Obama’s not done with the “false choices.” There are “false choices” with regard to the environment, too. “Throughout our history,” Obama recently stated, “there’s been a tension between those who have sought to conserve our natural resources for the benefit of future generations, and those who have sought to profit from these resources. But I’m here to tell you this is a false choice.” Really? Then why do Democrats insist on blocking drilling in the Arctic National Wildlife Reserve? After all, the choice between allowing oil companies to profit from resources and conserving natural resources is a false one.
In reality, of course, all of these choices are hard choices. Do we choose the warm feeling of a low-growth, government-managed economy over the dynamism and creativity of capitalism? Do we choose to destroy potential human beings in order to potentially save human beings? Do we stop law enforcement measures to preserve civil liberties or do we fight the threat of terrorism with every tool at our disposal? Do we choose green living over the continued expansion of our economy?
These are the questions around which American politics revolve. These are questions that reflect our fundamental values.
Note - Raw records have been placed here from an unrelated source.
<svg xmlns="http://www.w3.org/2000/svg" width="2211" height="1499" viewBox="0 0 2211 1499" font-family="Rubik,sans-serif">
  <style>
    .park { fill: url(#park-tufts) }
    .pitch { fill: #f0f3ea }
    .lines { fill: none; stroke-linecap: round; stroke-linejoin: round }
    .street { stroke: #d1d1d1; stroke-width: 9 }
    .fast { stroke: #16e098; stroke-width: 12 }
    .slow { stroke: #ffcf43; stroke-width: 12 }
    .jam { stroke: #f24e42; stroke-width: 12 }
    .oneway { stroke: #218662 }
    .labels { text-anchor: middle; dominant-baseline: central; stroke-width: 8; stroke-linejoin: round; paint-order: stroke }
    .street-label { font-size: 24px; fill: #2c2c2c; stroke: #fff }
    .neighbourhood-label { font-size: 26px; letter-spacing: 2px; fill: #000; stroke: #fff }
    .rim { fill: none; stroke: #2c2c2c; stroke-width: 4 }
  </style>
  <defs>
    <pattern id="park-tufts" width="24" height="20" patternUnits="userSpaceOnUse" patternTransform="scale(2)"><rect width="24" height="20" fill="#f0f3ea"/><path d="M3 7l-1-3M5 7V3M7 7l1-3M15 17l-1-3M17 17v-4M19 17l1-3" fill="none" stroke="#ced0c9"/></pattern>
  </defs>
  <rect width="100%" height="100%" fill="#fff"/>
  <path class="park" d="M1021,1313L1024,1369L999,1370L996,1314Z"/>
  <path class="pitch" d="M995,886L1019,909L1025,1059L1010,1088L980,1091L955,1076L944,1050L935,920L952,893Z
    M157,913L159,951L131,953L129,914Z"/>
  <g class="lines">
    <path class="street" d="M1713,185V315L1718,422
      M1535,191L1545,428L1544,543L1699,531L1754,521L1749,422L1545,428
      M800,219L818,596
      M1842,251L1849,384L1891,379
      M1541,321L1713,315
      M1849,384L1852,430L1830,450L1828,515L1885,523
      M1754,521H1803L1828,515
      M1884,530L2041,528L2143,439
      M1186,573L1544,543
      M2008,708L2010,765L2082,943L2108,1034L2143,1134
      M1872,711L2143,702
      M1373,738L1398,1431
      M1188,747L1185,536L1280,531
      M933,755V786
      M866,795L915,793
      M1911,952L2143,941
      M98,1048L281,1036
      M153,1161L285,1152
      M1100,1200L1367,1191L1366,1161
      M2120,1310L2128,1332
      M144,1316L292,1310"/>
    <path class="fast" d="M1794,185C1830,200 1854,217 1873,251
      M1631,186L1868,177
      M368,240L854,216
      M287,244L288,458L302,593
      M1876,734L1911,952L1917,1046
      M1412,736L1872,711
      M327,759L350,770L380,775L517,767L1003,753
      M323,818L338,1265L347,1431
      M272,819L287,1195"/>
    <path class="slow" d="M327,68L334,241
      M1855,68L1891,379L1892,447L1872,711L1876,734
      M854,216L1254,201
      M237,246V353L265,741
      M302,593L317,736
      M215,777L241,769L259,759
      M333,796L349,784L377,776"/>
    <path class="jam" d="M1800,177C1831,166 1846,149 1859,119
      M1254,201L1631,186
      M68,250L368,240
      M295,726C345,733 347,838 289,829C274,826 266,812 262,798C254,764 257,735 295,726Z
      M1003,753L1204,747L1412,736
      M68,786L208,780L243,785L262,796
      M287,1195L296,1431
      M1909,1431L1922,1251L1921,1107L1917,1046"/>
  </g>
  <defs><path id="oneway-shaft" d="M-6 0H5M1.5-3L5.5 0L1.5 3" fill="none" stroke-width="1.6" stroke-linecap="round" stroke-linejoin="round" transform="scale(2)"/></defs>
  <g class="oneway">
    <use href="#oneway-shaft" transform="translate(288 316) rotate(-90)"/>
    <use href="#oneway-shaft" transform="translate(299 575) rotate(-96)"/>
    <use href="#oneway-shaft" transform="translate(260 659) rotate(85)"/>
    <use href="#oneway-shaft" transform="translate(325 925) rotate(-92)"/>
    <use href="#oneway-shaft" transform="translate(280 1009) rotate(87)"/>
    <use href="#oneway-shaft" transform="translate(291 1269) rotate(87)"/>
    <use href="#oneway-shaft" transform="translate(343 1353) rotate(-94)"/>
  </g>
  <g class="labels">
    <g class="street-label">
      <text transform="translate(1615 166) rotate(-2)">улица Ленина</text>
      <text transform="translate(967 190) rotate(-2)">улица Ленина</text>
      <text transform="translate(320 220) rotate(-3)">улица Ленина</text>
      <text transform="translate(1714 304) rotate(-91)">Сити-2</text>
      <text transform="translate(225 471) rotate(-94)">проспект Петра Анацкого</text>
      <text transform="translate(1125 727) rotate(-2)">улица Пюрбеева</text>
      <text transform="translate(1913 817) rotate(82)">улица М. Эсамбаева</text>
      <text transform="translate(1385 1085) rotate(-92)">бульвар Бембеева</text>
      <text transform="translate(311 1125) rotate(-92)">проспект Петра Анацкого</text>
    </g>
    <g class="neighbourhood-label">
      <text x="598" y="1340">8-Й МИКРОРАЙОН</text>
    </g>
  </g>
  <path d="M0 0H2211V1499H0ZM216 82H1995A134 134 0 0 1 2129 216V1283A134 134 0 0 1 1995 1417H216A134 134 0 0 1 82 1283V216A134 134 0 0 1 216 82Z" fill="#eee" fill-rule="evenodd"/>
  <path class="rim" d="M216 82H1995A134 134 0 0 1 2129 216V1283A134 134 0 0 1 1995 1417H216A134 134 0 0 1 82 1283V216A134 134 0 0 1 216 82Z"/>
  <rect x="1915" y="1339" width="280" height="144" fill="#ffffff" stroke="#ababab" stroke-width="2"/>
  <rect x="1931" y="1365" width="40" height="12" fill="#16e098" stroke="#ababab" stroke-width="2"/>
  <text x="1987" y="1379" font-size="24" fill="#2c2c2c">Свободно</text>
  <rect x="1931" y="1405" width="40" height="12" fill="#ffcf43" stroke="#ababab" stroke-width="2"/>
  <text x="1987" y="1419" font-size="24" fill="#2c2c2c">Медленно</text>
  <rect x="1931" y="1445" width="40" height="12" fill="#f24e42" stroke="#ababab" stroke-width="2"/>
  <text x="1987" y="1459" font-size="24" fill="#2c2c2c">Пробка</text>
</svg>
And these are the questions President Obama hates, because they strip away the shallow, puerile rhetoric of hope, change, and unity, and instead ask Americans to think more deeply.
And so Obama labels such questions “false choices.” By doing so, he assumes the role of all-knowing prophet, able to solve all political conflicts by declaring them fictitious. While we mortals debate the issues, Obama stands far above them, handing down his judgment from on high, bringing unity where once there was conflict.
This is dangerous stuff. America’s greatness lies in its willingness to argue tough questions in the public square. Presenting such questions as easy calls to be handled by a wise aristocracy is fundamentally destructive of the very basis of self-government. But then again, according to Obama, the choice between rule of administrative aristocrats and the rule of the people is probably just another “false choice.”